In opposition, in regard to the negligence cause of action, Plaintiff argues that she originally did file a Complaint against Demurring Defendants for negligence within the statute of limitations period, on October 25, 2021. However, Plaintiff attests that because one of Demurring Defendants’ employees misled her into believing they would pay for her injuries, she dismissed the action. However, the Court cannot assess this argument as it involves issues outside of the Complaint. Further, Plaintiff did not request judicial notice of evidence which could substantiate her claims.
Plaintiff next argues that both the negligence and battery causes of action were filed within their statutes of limitation based on the application of Emergency Rule 9. Rule 9 provides, “[n]otwithstanding any other law, the statutes of limitations and repose for civil causes of action that exceed 180 days are tolled from April 6, 2020, until October 1, 2020. Notwithstanding any other law, the statutes of limitations and repose for civil causes of action that are 180 days or less are tolled from April 6, 2020, until August 3, 2020.” (Cal. Rules of Court, Emergency rule 9, subds. (a)-(b).) However as Demurring Defendants note in their reply, Emergency Rule 9 is inapplicable here because the incident at issue took place on October 7, 2020, after the applicable time frame of Emergency Rule 9, April 6, 2020 through October 1, 2020.
Accordingly, the Court finds Plaintiff’s causes of action for negligence and battery are barred on their face by the applicable statutes of limitation.
Intentional Infliction of Emotional Distress (IIED)
Demurring Defendants next demur to the fourth cause of action for IIED for failure to state facts sufficient to constitute a cause of action and as uncertain.
To prevail on the IIED cause of action, Plaintiff must prove : “(1) extreme and outrageous conduct by the defendant with the intention of causing, or reckless disregard of the probability of causing, emotional distress; (2) the plaintiff’s suffering severe or extreme emotional distress; and (3) actual and proximate causation of the emotional distress by the defendant’s outrageous conduct.” (Hughes v. Pair (2009) 46 Cal.4th 1035, 1050-1051.) A defendant’s conduct is outrageous when “it is so extreme as to exceed all bounds of that usually tolerated in a civilized community.” (Ibid. [cleaned up].) Further, the defendant’s conduct must be “intended to inflict injury or engages in with the realization that injury will result.” (Id. at p.1051 [cleaned up].)

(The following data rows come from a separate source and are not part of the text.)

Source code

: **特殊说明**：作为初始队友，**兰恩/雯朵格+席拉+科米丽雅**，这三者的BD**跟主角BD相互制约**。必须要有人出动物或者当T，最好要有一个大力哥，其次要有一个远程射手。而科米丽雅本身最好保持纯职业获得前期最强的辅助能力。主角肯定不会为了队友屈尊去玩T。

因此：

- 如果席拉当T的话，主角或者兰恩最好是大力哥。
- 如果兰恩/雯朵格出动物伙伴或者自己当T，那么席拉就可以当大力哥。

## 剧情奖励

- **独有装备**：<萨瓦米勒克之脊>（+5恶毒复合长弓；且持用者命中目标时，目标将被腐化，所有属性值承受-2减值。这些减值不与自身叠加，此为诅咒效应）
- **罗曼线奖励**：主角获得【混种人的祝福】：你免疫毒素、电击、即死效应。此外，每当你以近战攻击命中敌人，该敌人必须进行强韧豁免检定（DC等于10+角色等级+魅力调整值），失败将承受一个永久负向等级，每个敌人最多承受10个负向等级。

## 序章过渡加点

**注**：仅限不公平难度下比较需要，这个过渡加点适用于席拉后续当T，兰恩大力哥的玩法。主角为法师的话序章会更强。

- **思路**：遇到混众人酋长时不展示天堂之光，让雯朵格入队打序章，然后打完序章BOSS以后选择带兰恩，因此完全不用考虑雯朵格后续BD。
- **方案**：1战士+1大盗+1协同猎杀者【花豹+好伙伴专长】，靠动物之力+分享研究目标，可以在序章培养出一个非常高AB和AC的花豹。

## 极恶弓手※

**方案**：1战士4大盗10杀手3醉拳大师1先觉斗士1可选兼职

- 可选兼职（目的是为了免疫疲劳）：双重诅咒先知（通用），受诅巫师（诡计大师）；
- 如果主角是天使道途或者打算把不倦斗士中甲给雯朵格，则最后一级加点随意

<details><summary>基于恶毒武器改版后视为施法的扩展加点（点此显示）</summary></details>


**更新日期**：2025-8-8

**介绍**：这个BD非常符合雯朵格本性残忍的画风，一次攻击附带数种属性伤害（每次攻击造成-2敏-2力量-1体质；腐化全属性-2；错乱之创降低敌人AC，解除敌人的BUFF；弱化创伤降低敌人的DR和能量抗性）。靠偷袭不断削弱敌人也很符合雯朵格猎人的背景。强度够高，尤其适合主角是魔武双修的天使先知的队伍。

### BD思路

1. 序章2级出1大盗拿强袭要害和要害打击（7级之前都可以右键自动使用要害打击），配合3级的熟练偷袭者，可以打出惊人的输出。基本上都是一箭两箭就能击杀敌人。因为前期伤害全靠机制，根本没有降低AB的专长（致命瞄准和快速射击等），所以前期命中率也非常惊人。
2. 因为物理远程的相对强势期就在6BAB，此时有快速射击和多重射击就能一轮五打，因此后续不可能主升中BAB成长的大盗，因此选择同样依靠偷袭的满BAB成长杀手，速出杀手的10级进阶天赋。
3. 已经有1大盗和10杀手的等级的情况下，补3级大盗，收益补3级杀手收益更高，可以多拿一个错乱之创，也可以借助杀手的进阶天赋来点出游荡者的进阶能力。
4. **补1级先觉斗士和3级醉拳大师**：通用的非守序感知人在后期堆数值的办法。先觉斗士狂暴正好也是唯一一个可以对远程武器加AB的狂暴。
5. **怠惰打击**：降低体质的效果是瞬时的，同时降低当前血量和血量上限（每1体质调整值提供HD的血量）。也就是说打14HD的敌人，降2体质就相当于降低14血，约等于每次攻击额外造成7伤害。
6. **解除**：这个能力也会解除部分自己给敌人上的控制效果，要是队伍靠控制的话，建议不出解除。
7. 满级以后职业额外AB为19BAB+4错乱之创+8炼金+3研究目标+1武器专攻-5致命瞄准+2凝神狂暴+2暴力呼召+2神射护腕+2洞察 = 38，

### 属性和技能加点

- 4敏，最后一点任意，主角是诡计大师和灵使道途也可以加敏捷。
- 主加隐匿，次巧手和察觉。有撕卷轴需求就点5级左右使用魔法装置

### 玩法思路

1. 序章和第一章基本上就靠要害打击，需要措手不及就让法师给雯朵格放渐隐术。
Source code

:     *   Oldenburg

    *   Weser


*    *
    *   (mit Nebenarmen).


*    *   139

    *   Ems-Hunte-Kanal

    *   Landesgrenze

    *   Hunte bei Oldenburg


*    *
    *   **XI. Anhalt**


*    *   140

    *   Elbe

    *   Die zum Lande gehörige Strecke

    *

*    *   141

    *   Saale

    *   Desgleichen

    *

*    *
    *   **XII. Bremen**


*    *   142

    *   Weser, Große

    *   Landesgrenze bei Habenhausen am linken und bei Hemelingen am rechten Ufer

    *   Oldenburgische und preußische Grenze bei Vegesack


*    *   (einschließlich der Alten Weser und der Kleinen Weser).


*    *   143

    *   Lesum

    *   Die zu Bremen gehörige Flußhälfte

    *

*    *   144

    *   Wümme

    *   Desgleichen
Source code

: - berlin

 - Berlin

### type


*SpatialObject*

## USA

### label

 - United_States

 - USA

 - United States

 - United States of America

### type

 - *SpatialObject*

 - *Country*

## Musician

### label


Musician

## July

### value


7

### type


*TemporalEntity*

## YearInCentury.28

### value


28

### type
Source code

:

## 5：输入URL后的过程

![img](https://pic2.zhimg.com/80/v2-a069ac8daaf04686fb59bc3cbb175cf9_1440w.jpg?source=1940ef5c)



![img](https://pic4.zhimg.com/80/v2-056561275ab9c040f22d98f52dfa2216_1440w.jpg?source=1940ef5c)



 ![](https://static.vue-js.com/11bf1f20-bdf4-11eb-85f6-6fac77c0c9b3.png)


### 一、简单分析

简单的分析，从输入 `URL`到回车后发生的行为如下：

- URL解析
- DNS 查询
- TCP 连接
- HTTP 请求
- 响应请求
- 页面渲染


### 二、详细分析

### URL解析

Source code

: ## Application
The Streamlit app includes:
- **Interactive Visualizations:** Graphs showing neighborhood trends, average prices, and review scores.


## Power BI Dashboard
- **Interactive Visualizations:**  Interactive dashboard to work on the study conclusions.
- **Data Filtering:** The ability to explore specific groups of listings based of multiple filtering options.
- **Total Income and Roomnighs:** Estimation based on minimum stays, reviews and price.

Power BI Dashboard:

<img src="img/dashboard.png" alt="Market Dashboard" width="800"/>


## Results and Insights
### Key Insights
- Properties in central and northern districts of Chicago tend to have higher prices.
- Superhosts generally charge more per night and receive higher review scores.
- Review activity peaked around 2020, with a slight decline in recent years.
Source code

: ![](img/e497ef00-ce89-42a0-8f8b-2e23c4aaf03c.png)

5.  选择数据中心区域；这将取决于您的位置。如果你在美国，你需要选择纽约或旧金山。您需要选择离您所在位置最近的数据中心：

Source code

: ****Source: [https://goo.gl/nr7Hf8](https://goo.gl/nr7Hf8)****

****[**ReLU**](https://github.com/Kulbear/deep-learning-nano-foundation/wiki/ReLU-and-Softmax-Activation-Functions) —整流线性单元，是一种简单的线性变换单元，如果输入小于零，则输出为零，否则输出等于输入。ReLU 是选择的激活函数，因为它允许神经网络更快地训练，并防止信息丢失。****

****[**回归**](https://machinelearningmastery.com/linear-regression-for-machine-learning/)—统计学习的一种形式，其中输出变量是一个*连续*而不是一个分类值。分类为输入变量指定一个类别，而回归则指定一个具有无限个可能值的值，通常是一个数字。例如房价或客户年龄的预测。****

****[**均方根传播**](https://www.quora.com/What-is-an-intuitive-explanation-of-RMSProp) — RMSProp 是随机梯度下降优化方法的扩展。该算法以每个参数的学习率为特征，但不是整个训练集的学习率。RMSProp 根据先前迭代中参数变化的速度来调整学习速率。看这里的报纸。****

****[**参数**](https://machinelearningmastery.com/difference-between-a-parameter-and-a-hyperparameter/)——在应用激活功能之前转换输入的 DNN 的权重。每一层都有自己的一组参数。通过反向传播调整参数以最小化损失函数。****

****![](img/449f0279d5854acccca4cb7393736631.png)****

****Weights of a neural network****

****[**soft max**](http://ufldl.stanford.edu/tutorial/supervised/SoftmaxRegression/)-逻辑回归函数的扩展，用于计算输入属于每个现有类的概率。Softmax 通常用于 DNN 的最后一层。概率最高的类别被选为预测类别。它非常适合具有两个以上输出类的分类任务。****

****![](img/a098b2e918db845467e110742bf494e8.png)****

The Complaint alleges in pertinent part the following:
(Complaint, ¶¶ 78-92.) The Court finds Plaintiff fails to allege outrageous conduct on the part of Demurring Defendants with the intention of causing, or reckless disregard of causing, emotional distress to state a cause of action for IIED.
CONCLUSION AND ORDER
Therefore, the Court sustains Demurring Defendants’ demurrer to Plaintiff’s second and third causes of action without leave to amend, [1] and sustains Demurring Defendants’ demurrer to the fourth cause of action with leave to amend. The Court orders Plaintiff to file and serve an amended complaint in accordance with the Court’s ruling within 20 days of notice of the Court’s ruling.
Defendant shall provide notice of the Court’s ruling and file a proof of service of such.
[1] “[E]ven if permitted to amend his complaint to overcome admitted deficiencies in the statement of his cause of action, the bar of the statute cannot be avoided. There is therefore ample justification for the trial court's order denying leave to amend.” (Kiang v. Strycula (1965) 231 Cal.App.2d 809, 812.)